Yesterday, we broke the news that Johnson & Johnson announced conditions on 340B drug sales to hospitals on a host of pharmacy inventory staples including immunosuppressants, monoclonal antibodies, blood thinners, and treatments for diabetes, cancer, HIV, mental disorders, pulmonary arterial hypertension, and chemotherapy-induced anemia. Federal grantee covered entities are exempt.
J&J is the world’s biggest drug company. Its decision to restrict 340B pricing is significant financially and symbolically. With the federal court fight over 340B contract pharmacy years away from resolution, and the U.S. Health and Human Services Department (HHS) having taken no 340B enforcement action against drug companies since September, J&J’s policy could be a thunderclap that rouses Congress.
In a letter to customers yesterday afternoon, J&J said it believes its new policy “will help to reduce diversion and inappropriate claims for discounts and rebates.”
“The government itself has repeatedly expressed concerns about diversion and duplicate discounts involving contract pharmacies,” the company wrote. “Unfortunately, despite years of efforts by [J&J] and other stakeholders to address 340B program integrity and compliance concerns, the program has been seriously challenged by contract pharmacy transactions that are not required by or consistent with the statute. In addition, we are disappointed that contract pharmacy transactions direct 340B discounts to large, for-profit entities—while failing to extend meaningful discounts to patients.”
Hospital group 340B Health condemned J&J’s new policy. It said the move “will harm the health care safety net and the millions of Americans with low incomes who rely on it for their care.”
“We will continue to work with the administration and Congress to put an end” to J&J and other drug manufacturers’ 340B contract pharmacy actions “before the damage to the safety net becomes extreme,” 340B Health President and CEO Maureen Testoni said.
Last month, Testoni said 340B Health is “prepared to go in [the] direction” of Capitol Hill considering the long time it can take for court decisions about manufacturers’ 340B contract pharmacy actions to be appealed.
The American Hospital Association did not issue a statement yesterday in response to J&J’s announcement. Last week, in a statement submitted to the Senate Finance Committee for a hearing on drug pricing, AHA said “it is imperative” that drug companies’ “pernicious” 340B contract pharmacy actions “be stopped immediately.”
“It is imperative for Congress to continue its bipartisan support of the program and ensure that eligible hospitals and their patients can continue to benefit from the 340B program,” AHA said.
Covered entities, particularly hospitals, historically have resisted reopening the 340B statute out of fear that the drug industry would take control of the process and make changes detrimental to providers. The enactment of a federal spending bill last week with language helpful to 340B hospitals has changed some 340B provider advocates’ minds about the danger of revising 340B.
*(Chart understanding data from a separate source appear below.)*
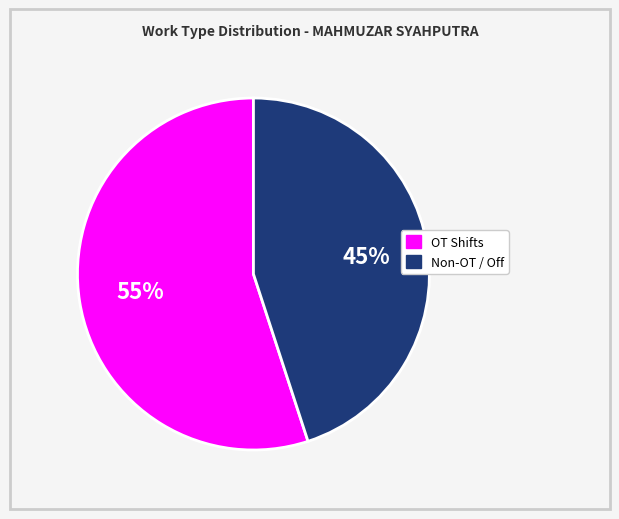

To the nearest percent, what percentage of the pie is Non-OT / Off?

45%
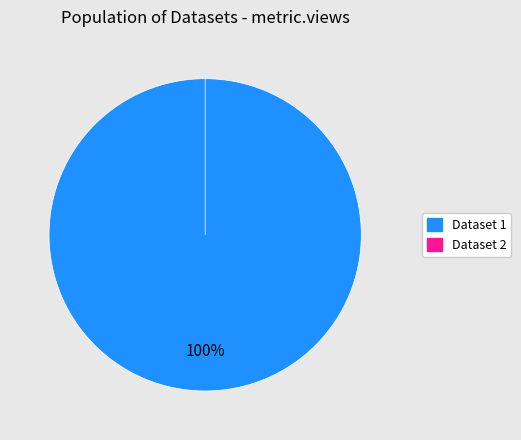

To the nearest percent, what portion does 60d2016d0781901deb63324f represent?

100%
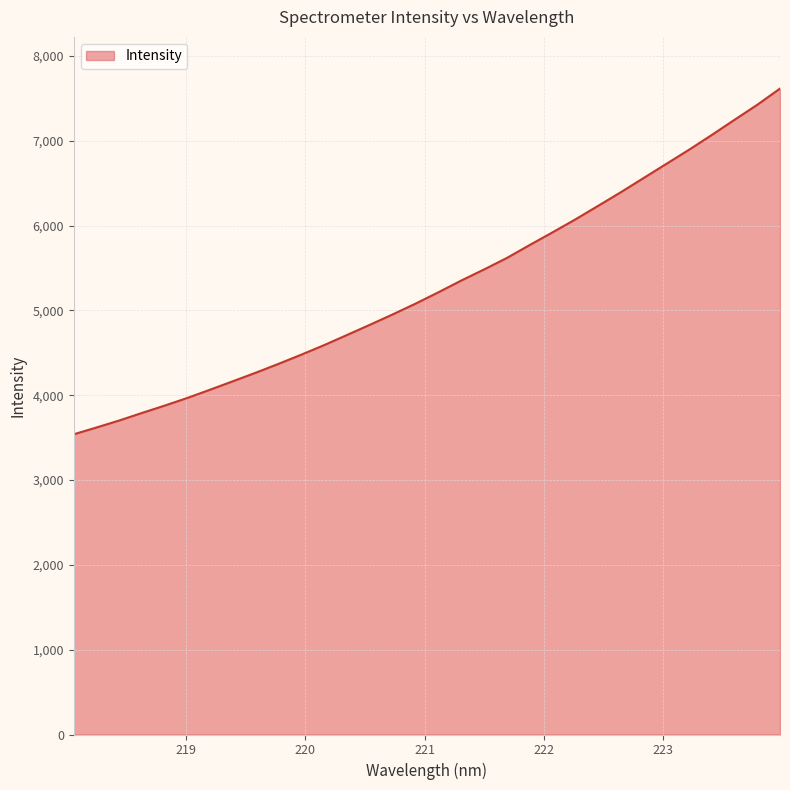

What is the greatest value displayed?

7615.6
J&J’s policy applies initially to 29 drugs: Stelara, Tremfya, Simponi Aria, Simponi, Remicade, Xarelto, Invokamet, Invokamet XR, Invokana, Darzalex, Darzalex Faspro, Erleada, Invega Hafyera, Invega Sustenna, Invega Trinza, Invega, Opsumit, Uptravi, Tracleer, Veletri, Symtuza, Prezcobix, Prezista, Zytiga, Procrit, Edurant, Elmiron, Topamax, and Yondelis. It said newly introduced medicines or other products could be added to the list later.
Hospital covered entities can direct delivery of these drugs to multiple contract pharmacies as ship-to locations only if they provide “specified, limited claims data on contract pharmacy transactions” for those drugs to drug industry vendor 340B ESP, J&J’s letter said.
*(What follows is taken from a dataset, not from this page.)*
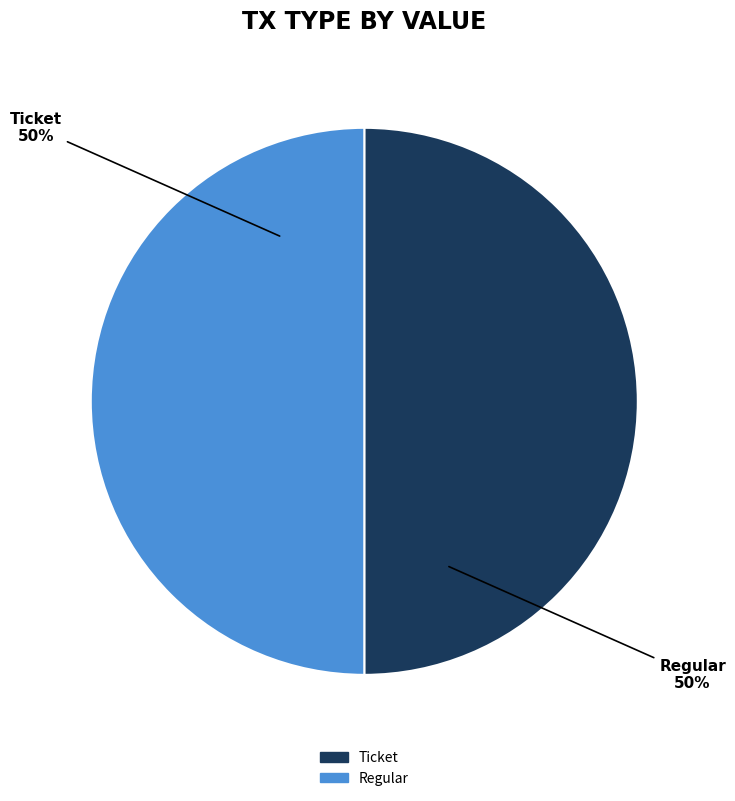

To the nearest percent, what is the combined percentage of Regular and Ticket?

100%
Hospitals that do not provide claims data “may designate a single contract pharmacy location if they lack an in-house outpatient pharmacy,” the letter said. “A covered entity may place bill to/ship to orders for not-for-profit contract pharmacies wholly-owned by the covered entity and located within the same parent or child site as the bill to location,” it said. “Covered entities need not provide limited claims data for such contract pharmacies.”
For the four pulmonary arterial hypertension drugs on J&J’s list—Opsumit, Tracleer, Uptravi, and Veletri—hospitals can place orders through a specialty pharmacy at any location that is part of the drugs’ limited distribution system “if the covered entity provides the requested limited claims data,” J&J said. If a hospital declines to submit the claims data, it can designate one specialty pharmacy from the system as a contract pharmacy for the four drugs.
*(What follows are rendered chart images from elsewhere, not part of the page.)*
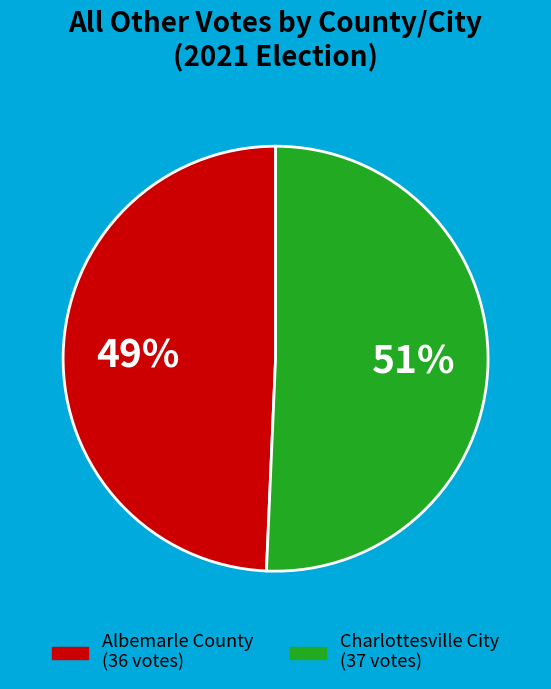

What percentage is the Charlottesville City slice, to the nearest percent?

51%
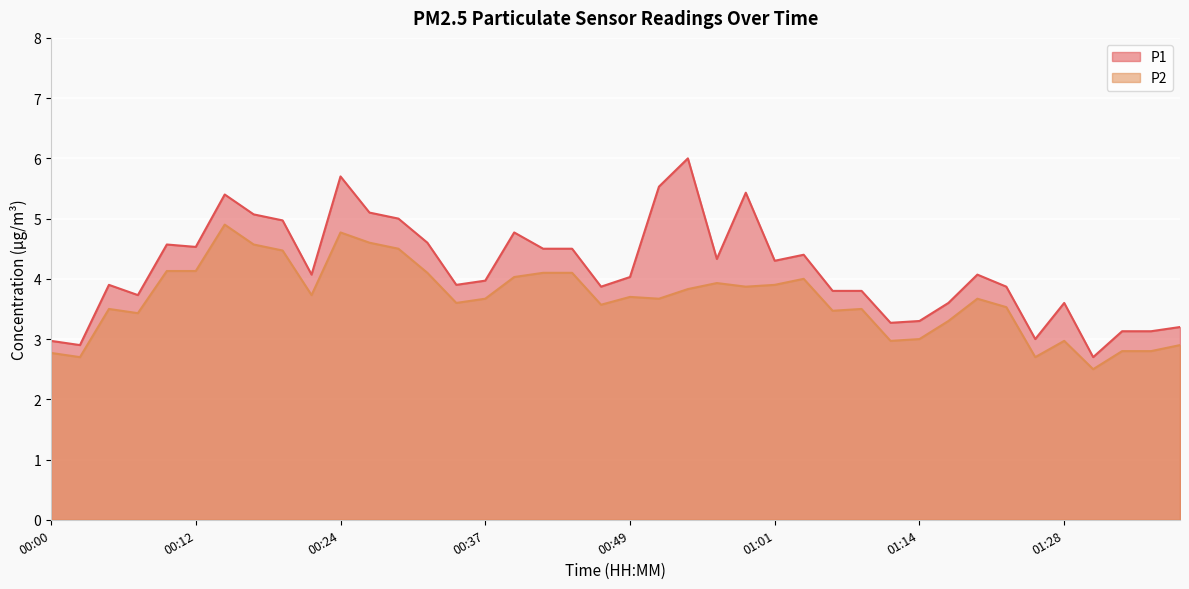

What is the difference between the P2 values at 00:19 and 01:19?

0.8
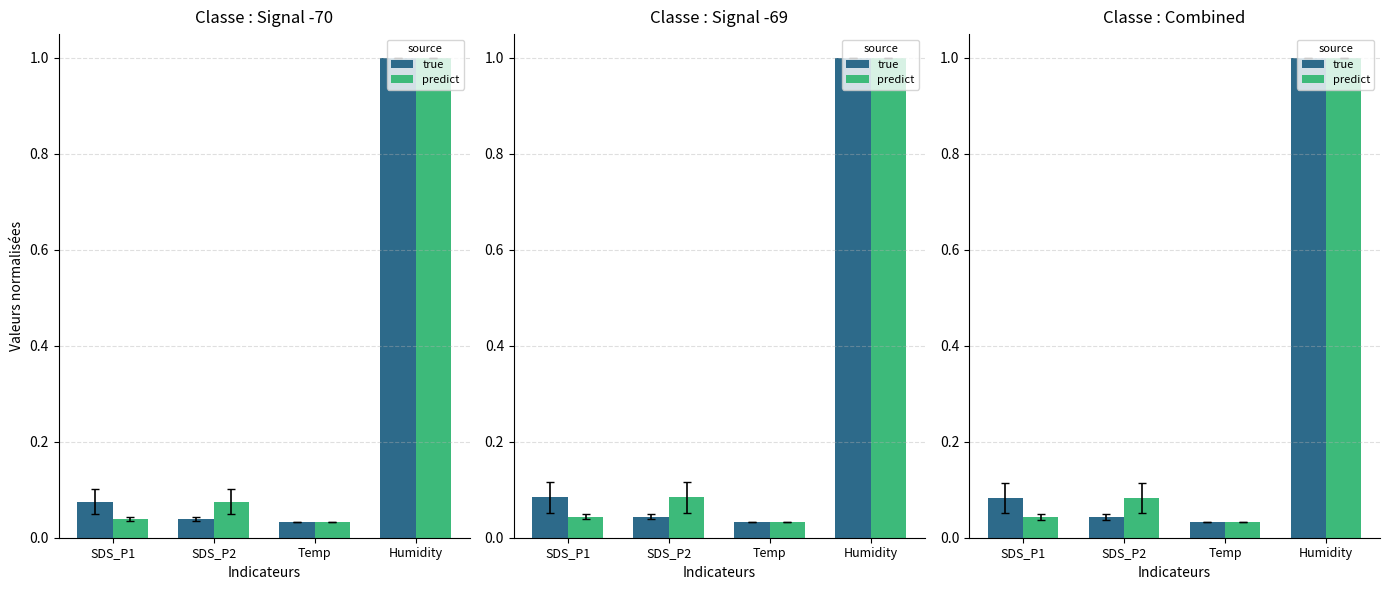

How many data points does each series have?

4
Growing Number of Entities Submitting Claims Data
Hospital and grantee groups argue that conditioning 340B pricing on the provision of claims data is illegal, largely due to concerns over HIPAA violations. They also have raised concerns over the added burden of sharing the claims information. In addition, covered entities are concerned that by sharing this type of data, third party payors will ultimately reduce reimbursement to 340B pharmacies.
Nonetheless, 340B Report has learned that a growing number of providers are submitting claims data to continue accessing 340B discounts. However, covered entities have reported that some of their retail pharmacy partners have not agreed to share the data, leaving the providers in limbo.